BEGIN SOURCE DATA

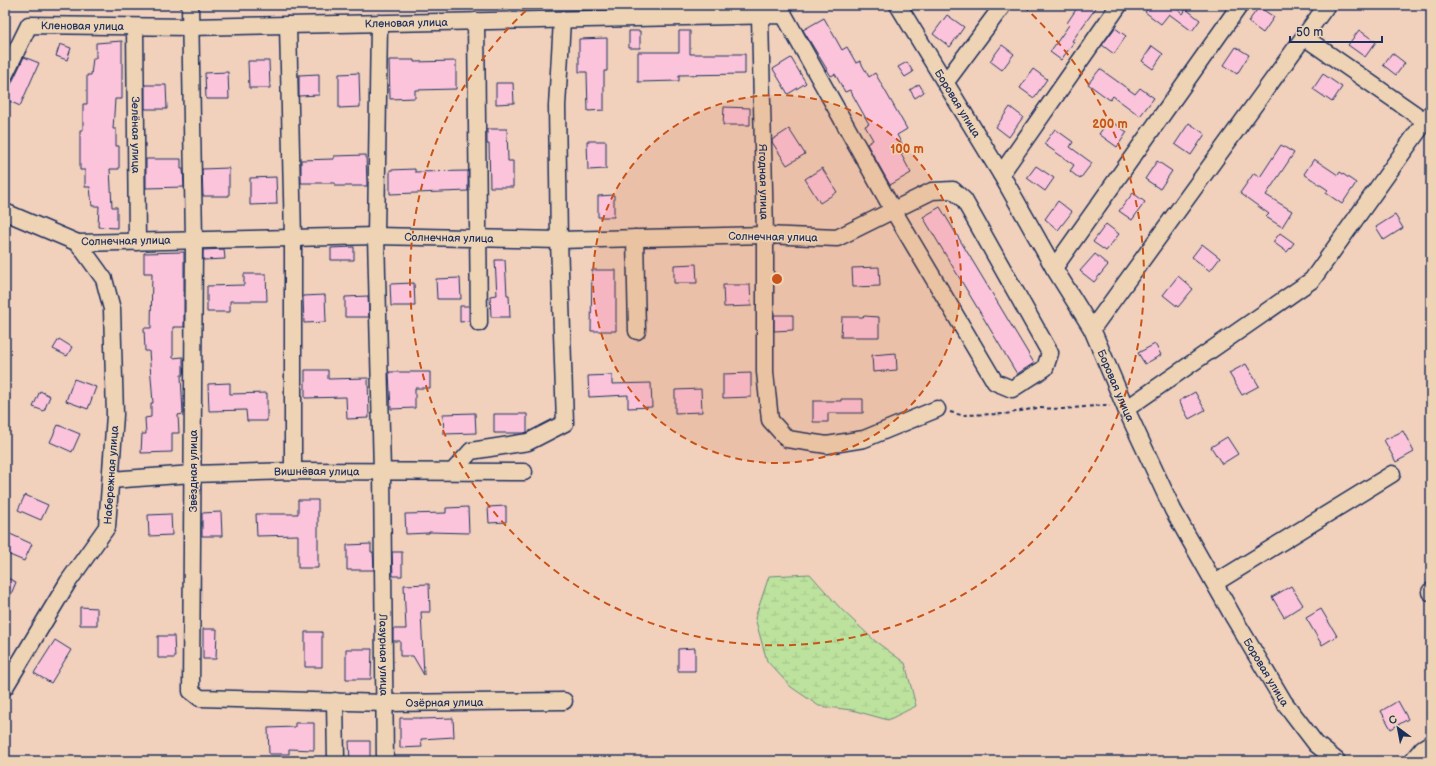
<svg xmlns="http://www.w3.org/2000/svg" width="1436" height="766" viewBox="0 0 1436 766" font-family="'Balsamiq Sans',sans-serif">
	<defs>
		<pattern id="wetland-marsh" width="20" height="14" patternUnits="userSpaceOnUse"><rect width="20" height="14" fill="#bde29d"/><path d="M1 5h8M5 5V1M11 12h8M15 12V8" fill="none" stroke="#a2c28a"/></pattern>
	</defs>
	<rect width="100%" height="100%" fill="#f1d0bc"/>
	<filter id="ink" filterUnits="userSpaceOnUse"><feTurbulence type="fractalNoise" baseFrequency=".025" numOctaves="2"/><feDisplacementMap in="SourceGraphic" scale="8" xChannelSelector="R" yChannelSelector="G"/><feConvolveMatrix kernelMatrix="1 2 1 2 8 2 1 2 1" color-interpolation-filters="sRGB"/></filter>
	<g filter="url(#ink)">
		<!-- wetland -->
		<path fill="url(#wetland-marsh)" stroke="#6c887e" d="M810,574L841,609L875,641L905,663L916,706L888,720L852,710L819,706L791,687L767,661L755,618L769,576Z"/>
		<!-- building -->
		<path fill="#fcc4da" stroke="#1b2f5e" d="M1079,5H1098L1072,41L1074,42L1061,60L1050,52L1069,25L1067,23Z
			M1151,5H1177L1175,7L1183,14L1186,9L1200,20L1192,31L1169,14L1161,24L1145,12Z
			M1259,7L1274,17L1263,33L1248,22Z
			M947,15L964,27L950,47L933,34Z
			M824,18L842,50L847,47L856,63L860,61L869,77L875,73L907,129L897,135L906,151L901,154L911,173L890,185L867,144L873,140L865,126L869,124L850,90L845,92L835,74L831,76L803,30Z
			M1115,28L1126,36L1114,54L1102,45Z
			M1359,30L1376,42L1365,57L1348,45Z
			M629,31H640V48H629Z
			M679,31H690V54H745V74L679,75V81L638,82V52H679Z
			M607,38V71H604V110L588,111L587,72H579V39Z
			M122,41V99H115L113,129H116V146H119V169H110L112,207H117V228L98,227L99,206H92L90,187H85V170H80V130H83V104H87V75H91L93,58H96V43Z
			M60,44L71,48L67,60L56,56Z
			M1002,45L1014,54L1002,70L990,61Z
			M1152,46L1163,54L1153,69L1142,61Z
			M1236,47L1249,55L1237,74L1224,65Z
			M1392,53L1405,63L1396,75L1383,65Z
			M24,57L39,63L20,106L5,99V97Z
			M791,58L806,83L788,94L773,69Z
			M389,60H414V62L456,61V89L415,90V98L390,99Z
			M248,61H269L270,88H249Z
			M907,62L913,72L905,77L898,67Z
			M1033,69L1047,79L1034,98L1020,88Z
			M1100,69L1135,94L1140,88L1154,98L1140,116L1113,96L1110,100L1088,84Z
			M228,72L229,99H206L205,73Z
			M359,73L360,107L339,108V74Z
			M319,74V95L299,96V75Z
			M1323,74L1342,87L1332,102L1313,89Z
			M496,83H513L514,103L496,104Z
			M919,84L924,92L915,98L910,90Z
			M145,85H166L167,109H145Z
			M724,107L750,108V125H723Z
			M1010,107L1023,117L1009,137L996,127Z
			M1109,120L1127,132L1117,147L1099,134Z
			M1189,123L1205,134L1191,155L1175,144Z
			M487,129H507L508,161H513V187H490L489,144H487Z
			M789,129L805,154L787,165L772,142V140Z
			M1055,129L1073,142L1070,147L1092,163L1080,179L1070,171L1074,165L1044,144Z
			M587,141H606V169L588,170Z
			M1281,145L1294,153L1266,195L1292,211L1282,227L1266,217L1269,214L1240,193L1254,173L1260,177Z
			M366,155L367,186H335V183H301V160L334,159V156Z
			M146,159H181V169H183L184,187L146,188Z
			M1314,159L1338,175L1340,172L1356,183L1342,204L1326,193L1328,190L1304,174Z
			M1157,161L1172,171L1160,189L1145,179Z
			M1036,166L1054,178L1045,191L1027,178Z
			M229,168V196H203L202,169Z
			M822,168L837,192L820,203L805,179Z
			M415,169V172L468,171V191L390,194V170Z
			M276,177L277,204L250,205V178Z
			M1133,193L1145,202L1132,220L1119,211Z
			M614,195V217H598V196Z
			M1058,201L1072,212L1058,230L1045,219Z
			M940,207L1034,363L1017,374L923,217Z
			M1395,215L1403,228L1384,240L1376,227Z
			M1106,224L1119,234L1106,251L1093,242Z
			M1280,233L1294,243L1287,252L1273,242Z
			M1202,244L1220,258L1210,271L1192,257Z
			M354,247V260H331V248Z
			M224,249L225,259L203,260V250Z
			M184,252V327H173V358L183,357V375H181L183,414L178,415L179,433H172V452L141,453L142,434H146L145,418L151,417V403H153L149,351H145L144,328H151L152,273H144V253Z
			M1095,254L1108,265L1094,282L1080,271Z
			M495,260H505L507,295H509L510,317H491L490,296L497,295Z
			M696,264L697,283H674V265Z
			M879,267L880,286L853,287L852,268Z
			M592,270H616V331H591Z
			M244,274H266L267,301H230V312H207V286L244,285Z
			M1178,276L1193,289L1178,307L1163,295Z
			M460,278L461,299H437L436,279Z
			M414,283L415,306H391L390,284Z
			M723,285H750L751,306L724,307Z
			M325,295L326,322L304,323L303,296Z
			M368,296L369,317H345V297Z
			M460,306H469V321L460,322Z
			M774,315H793V330L774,331Z
			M864,316L879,317V337H841L842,317H863Z
			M59,339L72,347L67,356L53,349Z
			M1155,344L1161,355L1145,364L1138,353Z
			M896,353L897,370L873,372L872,355Z
			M1246,364L1259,386L1242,395L1229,373Z
			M305,370H328V379L368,378L369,418L347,419L346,397L305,398Z
			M389,372H430V388H415V408L391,409Z
			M751,373V397L723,398V374Z
			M612,375V384L651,383L652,407L628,408V395L589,397L588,376Z
			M74,379L96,387L88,409L66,401Z
			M230,383V394L267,393V421H247L246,410L209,411L208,384Z
			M701,389L702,412L675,413V390Z
			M40,391L50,396L44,411L33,407Z
			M1195,392L1205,410L1189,419L1179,401Z
			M841,399H863V413H828V422H813V401H841Z
			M475,413L476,433L444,434L443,414Z
			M494,414H527V432L524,433H494Z
			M58,425L80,434L72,452L50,442Z
			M1403,431L1414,452L1396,462L1384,440Z
			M1227,437L1238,454L1222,464L1211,447Z
			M25,495L48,505L41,520L18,510Z
			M298,500H318V568H298V535L257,536L256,514H298Z
			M506,506V522L489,523L488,507Z
			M468,507L469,533L429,532V533L406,534L405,514L446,513V508Z
			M221,512L222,536H202V513Z
			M171,514L172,535L149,536L148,515Z
			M8,533L32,544L24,561L5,553V540Z
			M371,544V552H373L374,570H347V545Z
			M392,552H402V576H393Z
			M5,577L16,582L5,609Z
			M429,584L430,612H421L424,675L413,656H400V641H393V629H406L404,585Z
			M1291,586L1303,605L1284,617L1272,597Z
			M80,607L97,608V625H80Z
			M1321,609L1337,636L1322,645L1306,618Z
			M203,629H217L216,659H203Z
			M305,632H322V667H305Z
			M158,636H174L175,658H158Z
			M55,640L71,650L51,683L34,673Z
			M695,648V671H678V649Z
			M346,649H372L371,679H346Z
			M1398,701L1408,719L1391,729L1381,711Z
			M400,718H421V719L453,718L454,737L421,739L422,747L400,748Z
			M295,723H314V750L289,749V754H269L268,728L295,727Z
			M349,741H370V761H350Z"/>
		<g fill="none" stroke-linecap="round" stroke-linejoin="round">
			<defs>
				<g id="minor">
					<path id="s1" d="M190,5L194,240L191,691L200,698L385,703L564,701"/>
					<path id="s2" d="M898,5L1001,174L1054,268L1092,329L1126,409L1173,510L1234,618L1284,702L1316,744L1337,761"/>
					<path id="s3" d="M760,16L765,235V372L770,420L787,439L827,445L864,439L937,409"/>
					<path d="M476,21L479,323"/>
					<path id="s4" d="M379,23L376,236L382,471L385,761"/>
					<path d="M288,25L293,238V471"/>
					<path id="s5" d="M135,27L137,242"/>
					<path d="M1304,37L1425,121"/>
					<path id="s6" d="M5,74L29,25L190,27L784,15L893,210L995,382L1012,389L1045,368L1050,353L964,200L953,190L932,191L837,238L765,235L559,240L376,236L78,243L5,212"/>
					<path d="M945,83L1003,5"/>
					<path d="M1001,174L1119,5"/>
					<path d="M635,238L637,331"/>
					<path d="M1054,268L1240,5"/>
					<path d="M1092,329L1327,5"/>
					<path d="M1126,409L1312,280L1431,113"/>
					<path d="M453,471L471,451L528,442L565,423L559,240L557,106L562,20"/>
					<path id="s7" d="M111,480L192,474L293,471L524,472"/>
					<path d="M1215,583L1392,474"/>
					<path d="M1430,592L1431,591"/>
					<path id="s8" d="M5,687L68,582L107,527L115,415L112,309L104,279L78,243"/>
					<path d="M335,701L336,761"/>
					<path d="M1412,761L1423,748L1431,743"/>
				</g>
			</defs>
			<!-- minor casing -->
			<use href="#minor" stroke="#1b2f5e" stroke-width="19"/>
			<!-- path -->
			<path stroke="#1b2f5e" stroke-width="2" stroke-dasharray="4 3" stroke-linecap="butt" d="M950,412L961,415L1005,414L1037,408L1063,409L1105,405L1110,406"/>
			<!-- minor -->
			<use href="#minor" stroke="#eed3b5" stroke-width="16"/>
		</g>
	</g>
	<!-- distance rings -->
	<circle cx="777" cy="279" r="184" fill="#c95318" fill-opacity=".12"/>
	<g fill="none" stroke="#c95318" stroke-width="2" stroke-dasharray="7 5">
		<circle cx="777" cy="279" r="184"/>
		<path d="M1023 6A367 367 0 1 1 531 6"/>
	</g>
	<g text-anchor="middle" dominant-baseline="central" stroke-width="3" stroke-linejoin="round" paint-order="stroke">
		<!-- street labels -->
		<g font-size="11" fill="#1b2f5e" stroke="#eed3b5">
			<text stroke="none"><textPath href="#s6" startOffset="432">Кленовая улица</textPath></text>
			<text stroke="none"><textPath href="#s6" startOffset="108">Кленовая улица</textPath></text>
			<text stroke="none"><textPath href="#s2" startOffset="115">Боровая улица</textPath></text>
			<text stroke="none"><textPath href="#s5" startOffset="108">Зелёная улица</textPath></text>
			<text stroke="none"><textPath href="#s3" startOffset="166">Ягодная улица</textPath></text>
			<text transform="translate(773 237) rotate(1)">Солнечная улица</text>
			<text transform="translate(449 238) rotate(1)">Солнечная улица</text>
			<text transform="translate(126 241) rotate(-1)">Солнечная улица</text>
			<text stroke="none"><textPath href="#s2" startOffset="439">Боровая улица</textPath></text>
			<text transform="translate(193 471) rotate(-90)">Звёздная улица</text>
			<text stroke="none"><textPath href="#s7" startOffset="206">Вишнёвая улица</textPath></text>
			<text stroke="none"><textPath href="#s8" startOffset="242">Набережная улица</textPath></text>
			<text stroke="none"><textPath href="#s4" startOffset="632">Лазурная улица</textPath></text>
			<text stroke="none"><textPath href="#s2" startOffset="763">Боровая улица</textPath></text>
			<text stroke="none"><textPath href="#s1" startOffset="942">Озёрная улица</textPath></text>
		</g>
	</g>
	<circle cx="777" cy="279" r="6" fill="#c95318" stroke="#eed3b5" stroke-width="2"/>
	<g font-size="12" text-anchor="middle" font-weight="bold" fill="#c95318" stroke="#eed3b5" stroke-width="3" stroke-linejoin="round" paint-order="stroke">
		<text x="1110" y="128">200 m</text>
		<text x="907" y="153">100 m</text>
	</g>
	<!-- margin -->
	<rect width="1436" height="766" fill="none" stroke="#eed3b5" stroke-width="20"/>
	<rect x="10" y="10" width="1416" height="746" fill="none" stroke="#1b2f5e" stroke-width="1.5" filter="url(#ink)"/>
	<!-- north arrow -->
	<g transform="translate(1398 728) rotate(328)" stroke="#eed3b5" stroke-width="3" paint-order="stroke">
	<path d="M0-3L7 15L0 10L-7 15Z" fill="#1b2f5e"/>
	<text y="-6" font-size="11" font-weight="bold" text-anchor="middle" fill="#1b2f5e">С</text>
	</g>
	<!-- scale -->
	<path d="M1290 36v6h92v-6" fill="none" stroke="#1b2f5e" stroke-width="2"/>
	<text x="1296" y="36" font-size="12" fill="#1b2f5e" stroke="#eed3b5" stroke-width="3" paint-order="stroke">50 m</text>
</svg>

END SOURCE DATA

### PROBLEM TO WORK ON:
What are the lines, exactly as written above, from the line with "M366,155L367,186H335V183H301V160L334,159V156Z" to the line with "M751,373V397L723,398V374Z", both included? Output only those.

### YOUR RESPONSE:
			M366,155L367,186H335V183H301V160L334,159V156Z
			M146,159H181V169H183L184,187L146,188Z
			M1314,159L1338,175L1340,172L1356,183L1342,204L1326,193L1328,190L1304,174Z
			M1157,161L1172,171L1160,189L1145,179Z
			M1036,166L1054,178L1045,191L1027,178Z
			M229,168V196H203L202,169Z
			M822,168L837,192L820,203L805,179Z
			M415,169V172L468,171V191L390,194V170Z
			M276,177L277,204L250,205V178Z
			M1133,193L1145,202L1132,220L1119,211Z
			M614,195V217H598V196Z
			M1058,201L1072,212L1058,230L1045,219Z
			M940,207L1034,363L1017,374L923,217Z
			M1395,215L1403,228L1384,240L1376,227Z
			M1106,224L1119,234L1106,251L1093,242Z
			M1280,233L1294,243L1287,252L1273,242Z
			M1202,244L1220,258L1210,271L1192,257Z
			M354,247V260H331V248Z
			M224,249L225,259L203,260V250Z
			M184,252V327H173V358L183,357V375H181L183,414L178,415L179,433H172V452L141,453L142,434H146L145,418L151,417V403H153L149,351H145L144,328H151L152,273H144V253Z
			M1095,254L1108,265L1094,282L1080,271Z
			M495,260H505L507,295H509L510,317H491L490,296L497,295Z
			M696,264L697,283H674V265Z
			M879,267L880,286L853,287L852,268Z
			M592,270H616V331H591Z
			M244,274H266L267,301H230V312H207V286L244,285Z
			M1178,276L1193,289L1178,307L1163,295Z
			M460,278L461,299H437L436,279Z
			M414,283L415,306H391L390,284Z
			M723,285H750L751,306L724,307Z
			M325,295L326,322L304,323L303,296Z
			M368,296L369,317H345V297Z
			M460,306H469V321L460,322Z
			M774,315H793V330L774,331Z
			M864,316L879,317V337H841L842,317H863Z
			M59,339L72,347L67,356L53,349Z
			M1155,344L1161,355L1145,364L1138,353Z
			M896,353L897,370L873,372L872,355Z
			M1246,364L1259,386L1242,395L1229,373Z
			M305,370H328V379L368,378L369,418L347,419L346,397L305,398Z
			M389,372H430V388H415V408L391,409Z
			M751,373V397L723,398V374Z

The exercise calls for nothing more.